Dans son ministère il a su à la fois s’engager à fond comme éducateur dans des services spécialisés comme l’IDP, Caritas, la JOC, l’Association des Pêcheurs, l’Apostolat de la Mer et en même temps rester prêtre de paroisse au service du peuple qui lui était confié. Sa pédagogie audio-visuelle était élaborée à l’époque de manière artisanale avec l’aide de Laurence Piat pour s’adapter par exemple à des pêcheurs qui souvent ne savaient pas lire. Il a ainsi beaucoup contribué à conscientiser ces pêcheurs afin qu’ils se libèrent de l’emprise des intermédiaires dans la vente de leurs poissons et puissent retrouver leur indépendance et leur dignité.
Parmi les premiers prêtres, avec Mgr Denis Wiehe, à être ordonné par Mgr Margéot, le 17 août 1969, il est envoyé peu de temps après à Claver House à Londres pour des études en sociologie et ce qu’on appellerait aujourd’hui le Développement Humain Intégral. A son retour il a beaucoup travaillé non seulement avec l’IDP mais avec Caritas Ile Maurice qui avait été fondée quelques années auparavant. C’est lui, entre autres, avec Mgr Nagapen, qui insuffle dans Caritas au-delà de l’aide matérielle cette dimension de l’accompagnement des personnes sur le chemin de leur développement humain.
En tant qu’aumônier de Caritas et membre du Conseil d’Administration, il contribue à former plusieurs jeunes qui, à l’époque, faisaient leur premier pas dans Caritas : des jeunes comme Cursley Goindoorajoo, Patricia Adèle et d’autres qui aujourd’hui, en poste de responsabilité à Caritas ont contribué à donner à cet organisme l’essor que nous lui connaissons.
Robert a aussi été très proche des jeunes, surtout à la JOC dont il a été l’aumônier pendant de longues années. Il encourageait les études de tous ceux et celles qui s’intéressaient mais n’avaient pas toujours les moyens. Il trouvait des sponsors pour payer leur scolarité, leur frais d’examen, il les aidait personnellement dans leurs études, leur inculquait une méthode de travail. Plusieurs d’entre eux parlent de lui aujourd’hui comme de leur « mentor ».

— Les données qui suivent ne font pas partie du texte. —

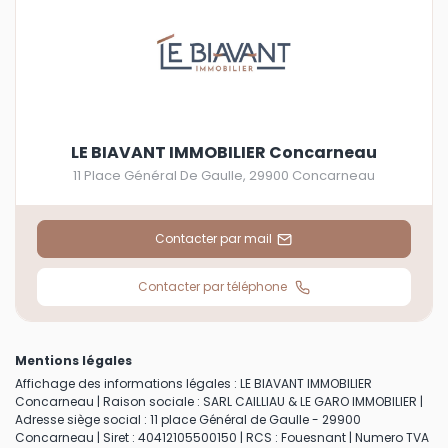
LE BIAVANT IMMOBILIER Concarneau
11 Place Général De Gaulle
,
29900
Concarneau
Contacter par mail
Contacter par téléphone
Mentions légales
Affichage des informations légales : LE BIAVANT IMMOBILIER
Concarneau | Raison sociale : SARL CAILLIAU & LE GARO IMMOBILIER |
Adresse siège social : 11 place Général de Gaulle - 29900
Concarneau | Siret : 40412105500150 | RCS : Fouesnant | Numero TVA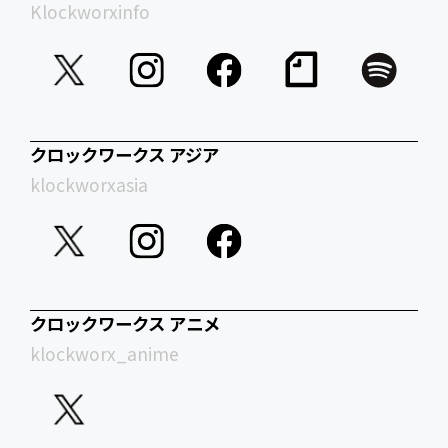
Klockworxinfo
クロックワークス アジア
klockworxasia
クロックワークス アニメ
klockworx_anime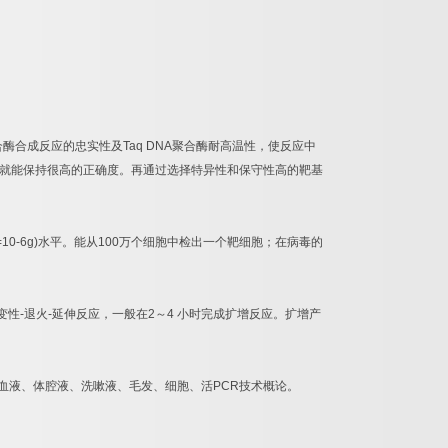
合酶合成反应的忠实性及
Taq DNA
聚合酶耐高温性，使反应中
就能保持很高的正确度。再通过选择特异性和保守性高的靶基
=10-6g)
水平。能从
100
万个细胞中检出一个靶细胞；在病毒的
变性
-
退火
-
延伸反应，一般在
2
～
4
小时完成扩增反应。扩增产
血液、体腔液、洗嗽液、毛发、细胞、活
PCR
技术概论。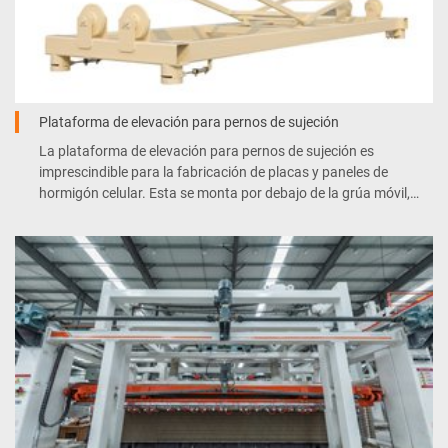
Plataforma de elevación para pernos de sujeción
La plataforma de elevación para pernos de sujeción es
imprescindible para la fabricación de placas y paneles de
hormigón celular. Esta se monta por debajo de la grúa móvil,
que permite desplazar la plataforma hacia arriba y hacia abajo.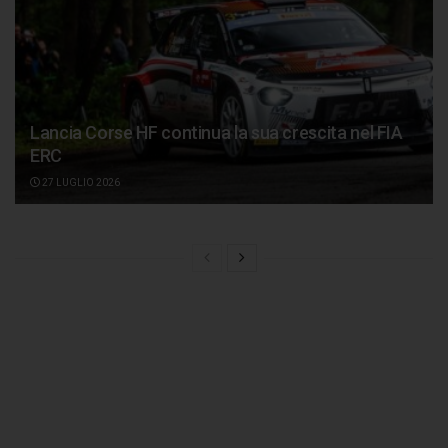
Lancia Corse HF continua la sua crescita nel FIA
ERC
27 LUGLIO 2026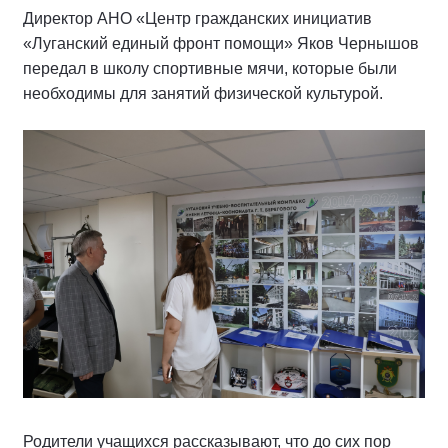
Директор АНО «Центр гражданских инициатив
«Луганский единый фронт помощи» Яков Чернышов
передал в школу спортивные мячи, которые были
необходимы для занятий физической культурой.
Родители учащихся рассказывают, что до сих пор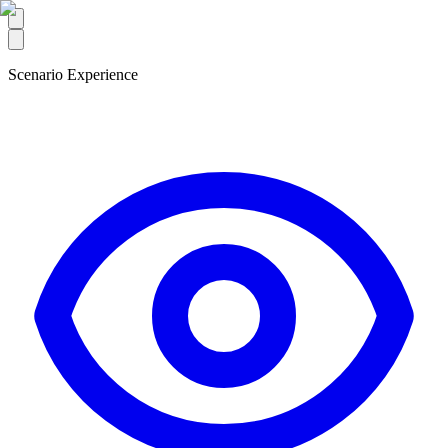
Scenario Experience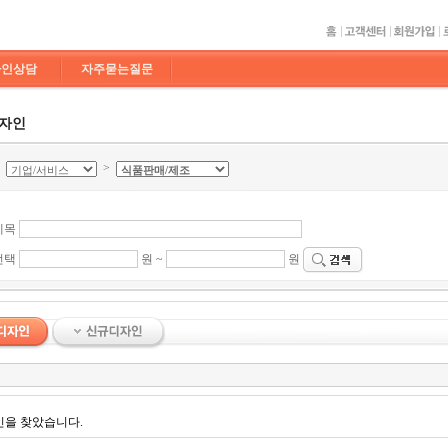
라인상담
자주묻는질문
디자인
>
>
제목
선택
원 ~
원
인을 찾았습니다.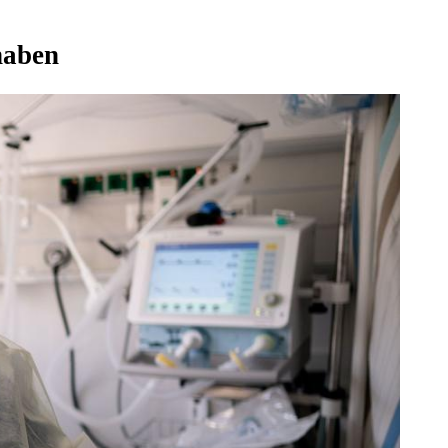
haben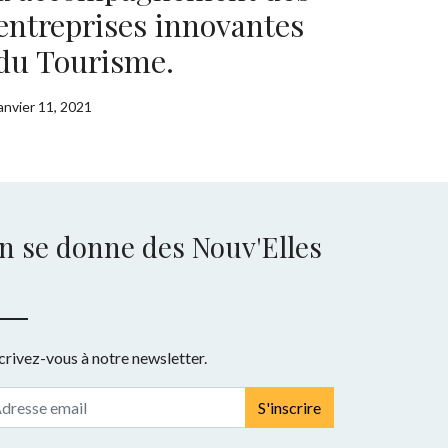
entreprises innovantes
du Tourisme.
janvier 11, 2021
n se donne des Nouv'Elles
crivez-vous à notre newsletter.
S'inscrire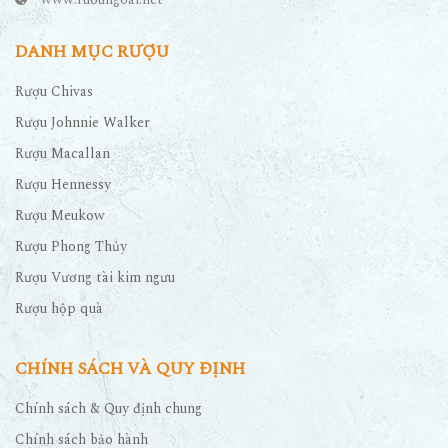
DANH MỤC RƯỢU
Rượu Chivas
Rượu Johnnie Walker
Rượu Macallan
Rượu Hennessy
Rượu Meukow
Rượu Phong Thủy
Rượu Vương tài kim ngưu
Rượu hộp quà
CHÍNH SÁCH VÀ QUY ĐỊNH
Chính sách & Quy định chung
Chính sách bảo hành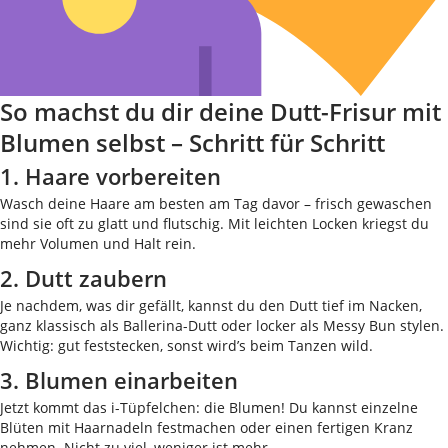
So machst du dir deine Dutt-Frisur mit
Blumen selbst – Schritt für Schritt
1. Haare vorbereiten
Wasch deine Haare am besten am Tag davor – frisch gewaschen
sind sie oft zu glatt und flutschig. Mit leichten Locken kriegst du
mehr Volumen und Halt rein.
2. Dutt zaubern
Je nachdem, was dir gefällt, kannst du den Dutt tief im Nacken,
ganz klassisch als Ballerina-Dutt oder locker als Messy Bun stylen.
Wichtig: gut feststecken, sonst wird’s beim Tanzen wild.
3. Blumen einarbeiten
Jetzt kommt das i-Tüpfelchen: die Blumen! Du kannst einzelne
Blüten mit Haarnadeln festmachen oder einen fertigen Kranz
nehmen. Nicht zu viel, weniger ist mehr.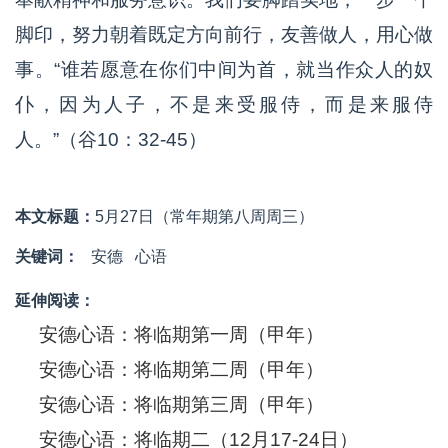
脚印，努力朝着既定方向前行，友善做人，用心做
事。“谁若愿意在你们中间为首，就当作众人的奴
仆，因为人子，不是来受服侍，而是来服侍
人。”（谷10：32-45）
本文标题：
5月27日（常年期第八周周三）
关键词：
安德
心语
延伸阅读：
安德心语：将临期第一周（甲年）
安德心语：将临期第二周（甲年）
安德心语：将临期第三周（甲年）
安德心语：将临期二（12月17-24日）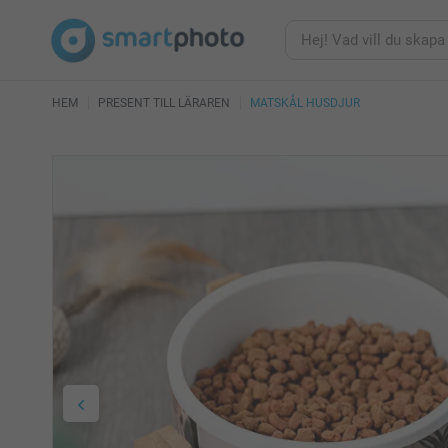
HEM
PRESENT TILL LÄRAREN
MATSKÅL HUSDJUR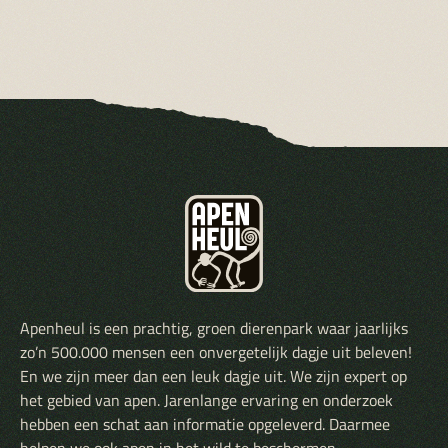
Apenheul is een prachtig, groen dierenpark waar jaarlijks
zo’n 500.000 mensen een onvergetelijk dagje uit beleven!
En we zijn meer dan een leuk dagje uit. We zijn expert op
het gebied van apen. Jarenlange ervaring en onderzoek
hebben een schat aan informatie opgeleverd. Daarmee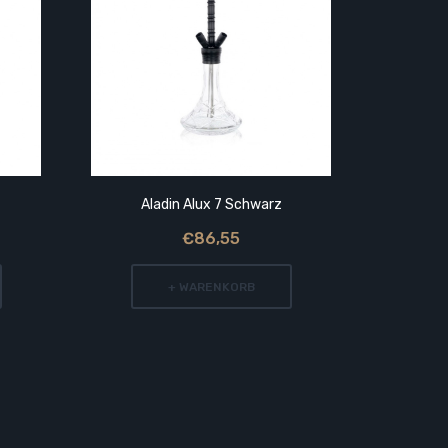
Aladin Alux 7 Schwarz
A
€86,55
+ WARENKORB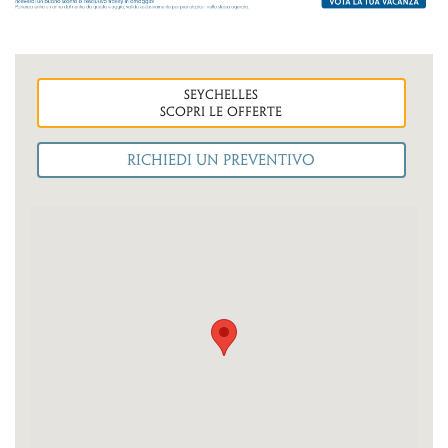
seychelles
Scopri le OFFERTE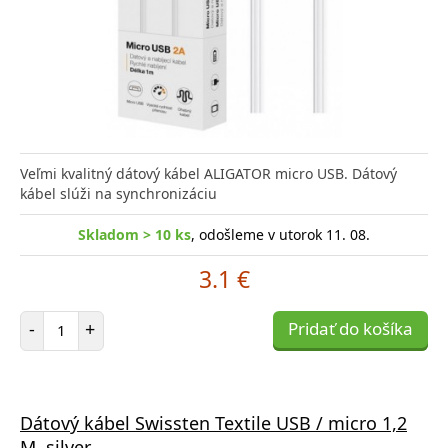
Veľmi kvalitný dátový kábel ALIGATOR micro USB. Dátový
kábel slúži na synchronizáciu
Skladom > 10 ks
, odošleme v utorok 11. 08.
3.1 €
Počet položiek
-
+
Pridať do košíka
Dátový kábel Swissten Textile USB / micro 1,2
M, silver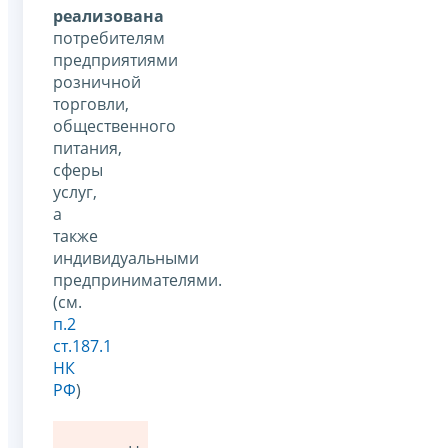
реализована
потребителям
предприятиями
розничной
торговли,
общественного
питания,
сферы
услуг,
а
также
индивидуальными
предпринимателями.
(см.
п.2
ст.187.1
НК
РФ
)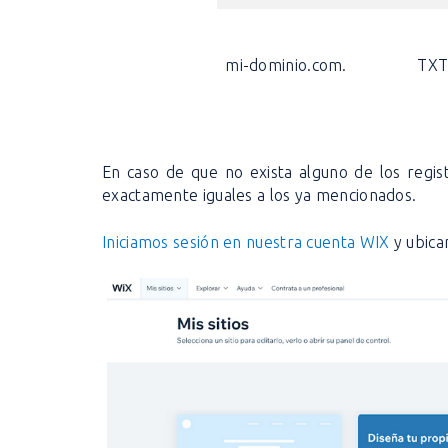
mi-dominio.com.
TX
En caso de que no exista alguno de los regis
exactamente iguales a los ya mencionados.
Iniciamos sesión en nuestra cuenta WIX
y ubica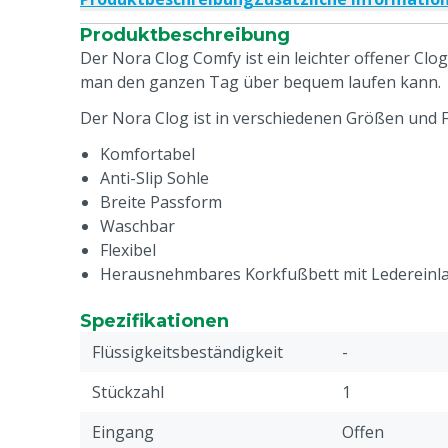
Produktbeschreibung
Der Nora Clog Comfy ist ein leichter offener Clo
man den ganzen Tag über bequem laufen kann.
Der Nora Clog ist in verschiedenen Größen und F
Komfortabel
Anti-Slip Sohle
Breite Passform
Waschbar
Flexibel
Herausnehmbares Korkfußbett mit Ledereinl
Spezifikationen
Flüssigkeitsbeständigkeit
-
Stückzahl
1
Eingang
Offen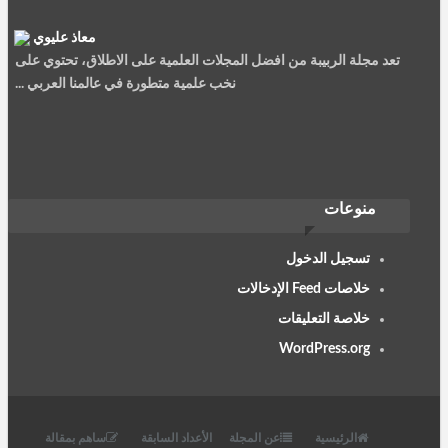
معاذ عليوي
تعد مجلة الربيبة من افضل المجلات العلمية على الاطلاق، تحتوي على
نخب علمية متطورة في عالمنا العربي ...
أيمن العربي أرملي
منوعات
شكرا جزيلا على المواضيع القيمة، استفدت كثيرا منها.
تسجيل الدخول
خلاصات Feed الإدخالات
خلاصة التعليقات
WordPress.org
نصيرة سعيد
الربيئة مجلة جمعية العلماء المسلمين سليلة الشهاب والمنتقد،......
الرئيسية
عن المجلة
الأعداد السابقة
ساهم بمقالة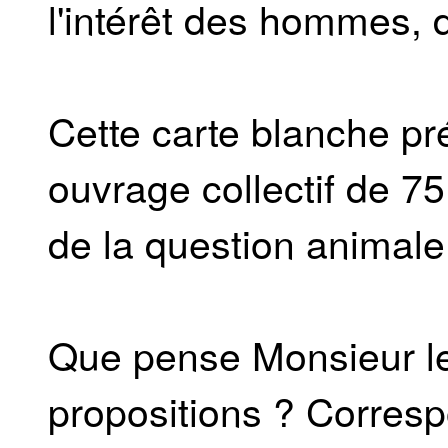
l'intérêt des hommes, 
Cette carte blanche pr
ouvrage collectif de 75
de la question animale
Que pense Monsieur le
propositions ? Corresp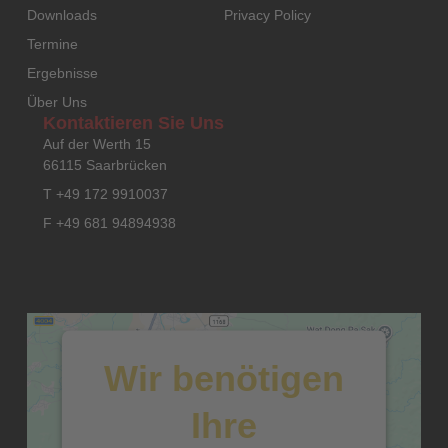
Downloads
Privacy Policy
Termine
Ergebnisse
Über Uns
Kontaktieren Sie Uns
Auf der Werth 15
66115 Saarbrücken
T +49 172 9910037
F +49 681 94894938
Wir benötigen
Ihre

Robert s’est aussi beaucoup intéressé aux petites îles de la République, Agaléga et Rodrigues. Il adorait se rendre à Agaléga où il était à l’aise avec les pêcheurs, et aimait donner aux gens de bonnes recettes de cuisines – spécialement comment utiliser le coco quand on n’a pas beaucoup de légumes. A Rodrigues il a beaucoup travaillé dans le cadre de Caritas et a fait plusieurs voyages sur l’île avant d’y être nommé curé à St Gabriel, qui fut la dernière paroisse où il a servi – un lieu où il a beaucoup touché les gens par sa proximité, et sa joie de vivre. Beaucoup de Rodriguais appellent depuis hier pour dire leur sympathie et leur reconnaissance.
Mais au-delà des petites îles, Robert a aussi navigué plus large dans l’océan Indien, en tant que coordonnateur régional de Caritas. Et a ce titre, il a aussi beaucoup voyagé en Afrique où dans certains pays on faisait appel à lui pour des sessions de formation pour les pêcheurs professionnels.
Nous rendons grâce à Dieu de nous avoir donné en Robert notre frère, un témoin si fort, si joyeux de cette bonne nouvelle que nous sommes tous appelés à annoncer aux pauvres. Les dernières années de sa vie il a été bien diminué par sa maladie qui le paralysait de plus en plus. Vers la fin nous ne pouvions plus communiquer avec lui que par les yeux, ou par un sourire. Mais son regard qui s’illuminait en signe d’accueil quand on allait lui rendre visite, restera toujours dans nos mémoires comme un « au revoir » plein d’espérance avant d’entrer avec « les bénis du Père dans ce Royaume préparé pour eux depuis la fondation du monde ».